Article by Michael Bouwens
CEO & Founder bij bouwens&
In the coming months I want to offer you an insight in how we at bouwens& view hospitality, service, teamwork, and personal development. This is the first in a series of posts.
One of the most noticeable characteristics of these times is that we have become more impatient than ever. Everything has to happen quickly, and it has to happen now. When we want something, we expect to find it online within two minutes, and we want to have it delivered within a day. If not, we quickly find another supplier or retailer. When in a parking garage, a little wait swiftly leads to a symphony of car horns, and a busy waiter with twenty tables to tend to knows not to expect his guests to be understanding. We’re simply always in a rush.
"In my experience, resistance triggers development and self confidence."
It’s not much different on the work floor.
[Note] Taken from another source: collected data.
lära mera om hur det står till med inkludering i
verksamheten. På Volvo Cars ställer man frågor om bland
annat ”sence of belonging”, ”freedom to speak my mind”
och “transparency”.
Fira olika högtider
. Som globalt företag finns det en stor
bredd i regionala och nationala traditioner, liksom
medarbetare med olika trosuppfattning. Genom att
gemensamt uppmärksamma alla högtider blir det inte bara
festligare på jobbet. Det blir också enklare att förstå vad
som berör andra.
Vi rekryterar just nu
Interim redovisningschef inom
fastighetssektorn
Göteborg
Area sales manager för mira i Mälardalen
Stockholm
Impatience and haste seem to become more and more in style. People take less time to master a skill, are hungry for fast promotions, and less resilient to resistance and disappointments. People think that resistance slows down and demotivates, while I see every day that resistance, for instance constructive criticism, stimulates development and self-esteem.
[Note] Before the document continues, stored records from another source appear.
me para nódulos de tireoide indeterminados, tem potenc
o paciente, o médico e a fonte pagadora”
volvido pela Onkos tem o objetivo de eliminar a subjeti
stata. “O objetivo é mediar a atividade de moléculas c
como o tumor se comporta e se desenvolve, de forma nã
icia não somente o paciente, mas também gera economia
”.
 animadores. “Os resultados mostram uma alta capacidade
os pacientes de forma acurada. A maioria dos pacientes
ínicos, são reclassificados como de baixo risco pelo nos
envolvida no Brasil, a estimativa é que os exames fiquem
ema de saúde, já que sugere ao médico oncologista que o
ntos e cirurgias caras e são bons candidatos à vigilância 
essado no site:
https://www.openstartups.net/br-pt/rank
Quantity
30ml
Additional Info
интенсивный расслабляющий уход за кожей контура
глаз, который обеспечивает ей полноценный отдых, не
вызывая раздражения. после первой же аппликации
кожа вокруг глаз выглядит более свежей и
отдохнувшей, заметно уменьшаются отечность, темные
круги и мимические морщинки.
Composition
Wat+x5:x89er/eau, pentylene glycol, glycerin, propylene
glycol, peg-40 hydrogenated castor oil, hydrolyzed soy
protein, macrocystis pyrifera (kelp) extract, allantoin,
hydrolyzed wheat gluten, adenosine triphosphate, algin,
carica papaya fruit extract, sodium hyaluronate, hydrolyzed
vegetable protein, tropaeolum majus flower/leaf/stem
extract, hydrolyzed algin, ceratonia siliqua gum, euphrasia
Haste and impatience come with a few quite unpleasant side-effects. Sloppiness, lack of substance, absence of personal growth and progression; if you never take the time to really dive into a subject, you’ll never truly master it. You’ll have to practice, see how the best in the business do it, be willing to start all over again… This is the roadmap towards excelling at your job.
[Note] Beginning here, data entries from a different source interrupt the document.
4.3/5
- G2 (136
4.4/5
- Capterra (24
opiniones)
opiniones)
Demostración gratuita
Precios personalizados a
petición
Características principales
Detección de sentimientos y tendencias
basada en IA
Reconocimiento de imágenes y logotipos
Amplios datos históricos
Once you show that you actually want to know how something works, how you can be better, how to do it perfectly, you’ll be able to set yourself apart from the competition of the facility industry. Our best people have made an art of opening and closing car doors, as they have of welcoming guests in an office lobby. This has clients regarding them as the best the business, and rightfully so. And because it is simply more fun to do something right, our people go to work with a smile.
If you think that opening a (car) door, or welcoming guests is insignificant, you’re quite wrong. In a speech that has been watched millions of times and can be found in a nice little book called ‘Make Your Bed’, American admiral William H. McRaven explains the following: “If you can’t do the small things, you’ll never be able to do the big things right.” As you might expect, McRaven uses making your bed on a daily basis as an example. If I can paraphrase: if you won’t allow yourself to fully master greeting guests, chances of you becoming a manager, a leader, are slim.
Great news: as an employee you largely control your own development. Employees should facilitate the circumstances – calm, time, space – in which employees actually dare to grasp their opportunities. A place where they don’t feel pushed, but considered, guided, and stimulated.